Periods of feeling down about having primary lateral sclerosis are expected and normal. Dealing with the reality of an incurable, progressive disease can be challenging. To cope with the disease and its effects, consider these tips:

  • Seek emotional support. Family and friends can be great sources of comfort and support when you’re wrestling with the emotional aspects of long-term disease. Because primary lateral sclerosis is an uncommon diagnosis, it might be a challenge to find a local support group for people with your condition. However, some online discussion groups are available. It might help to see how others cope with the disease.
  • Get professional help if you need it. When faced with a chronic illness, it’s not unusual to become overwhelmed at times. Seek professional counseling for another perspective, or if you’re struggling with depression and need advice on treatment.
  • Know and use resources available to you. If you reach a point where your disease is restricting your activities significantly, ask your doctor about devices designed to help you stay independent. In addition, there are social services available to people with disabilities of all kinds. Try to learn all you can about the resources available to you. Sometimes relying on your community for help can strengthen ties in new ways.

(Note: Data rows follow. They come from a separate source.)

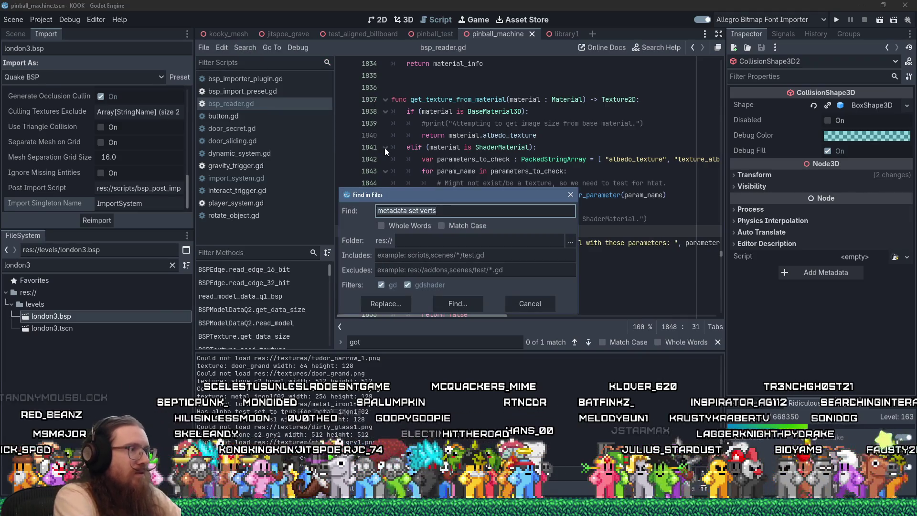
text(width:)
key(Return)
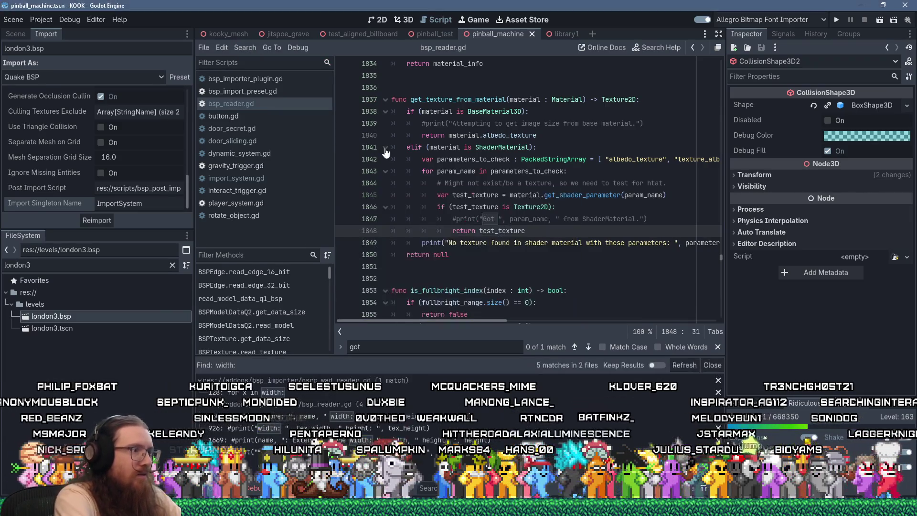
click(265, 414)
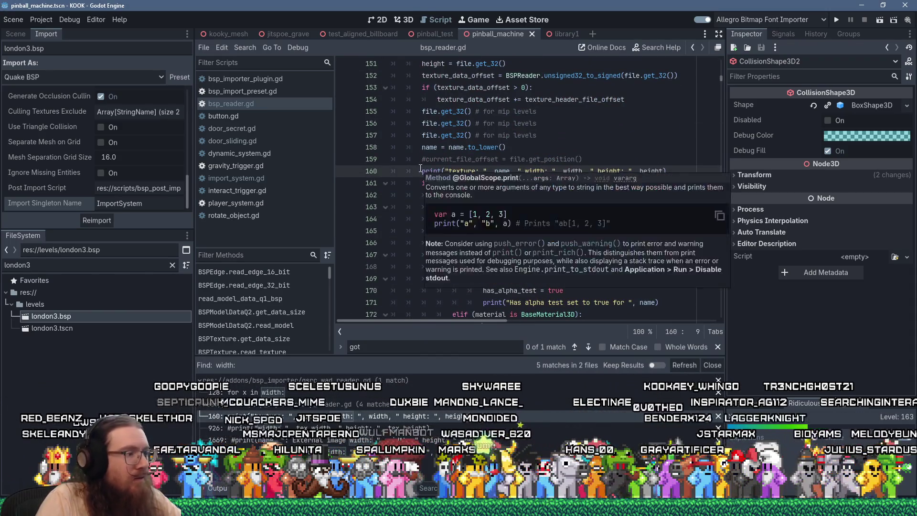
text(#)
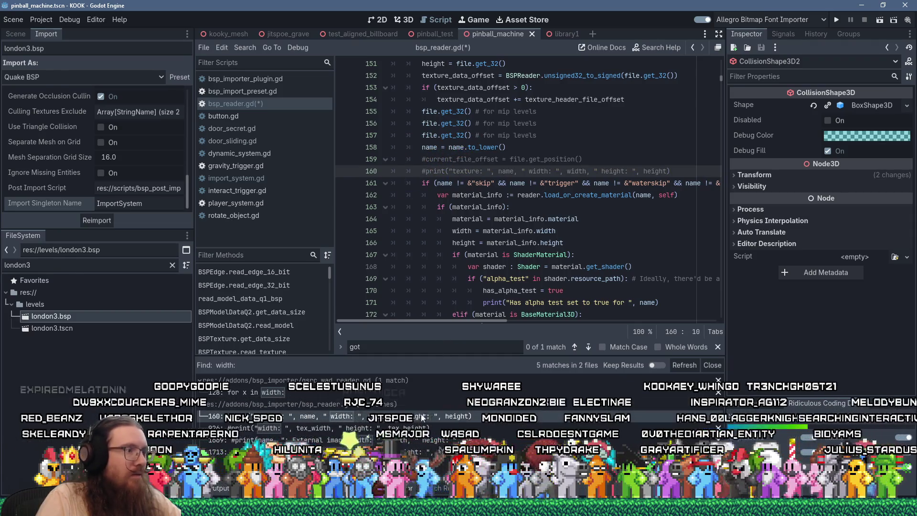
Review the "Material texture width: " print on line 1713 and save bsp_reader.gd
click(220, 452)
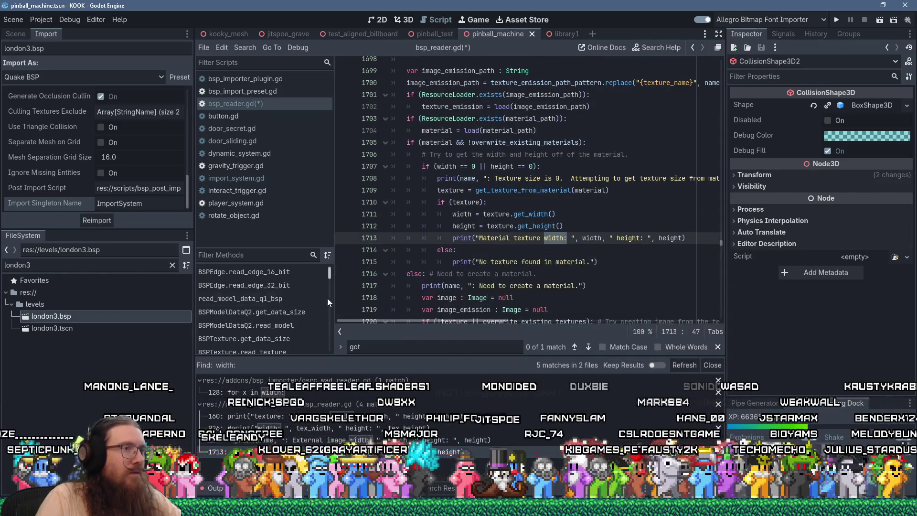
click(456, 239)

Primary lateral sclerosis life expectancy

Primary lateral sclerosis is progressive gradually becomes worse over time, affected people have a normal life expectancy. However, inspection of reported survival data from 36 patients with primary lateral sclerosis now suggests that the median survival is approximately 20 years 2 . Primary lateral sclerosis is not fatal. There is no cure and the progression of symptoms varies. Some people may retain the ability to walk without assistance, but others eventually require wheelchairs, canes, or other assistive devices.

References
  1. Primary lateral sclerosis (PLS). https://www.mayoclinic.org/diseases-conditions/primary-lateral-sclerosis/symptoms-causes/syc-20353968
  2. Tartaglia MC, Rowe A, Findlater K, Orange JB, Grace G, Strong MJ. Differentiation between primary lateral sclerosis and amyotrophic lateral sclerosis: examination of symptoms and signs at disease onset and during follow-up. Arch Neurol. 2007 Feb. 64(2):232-6.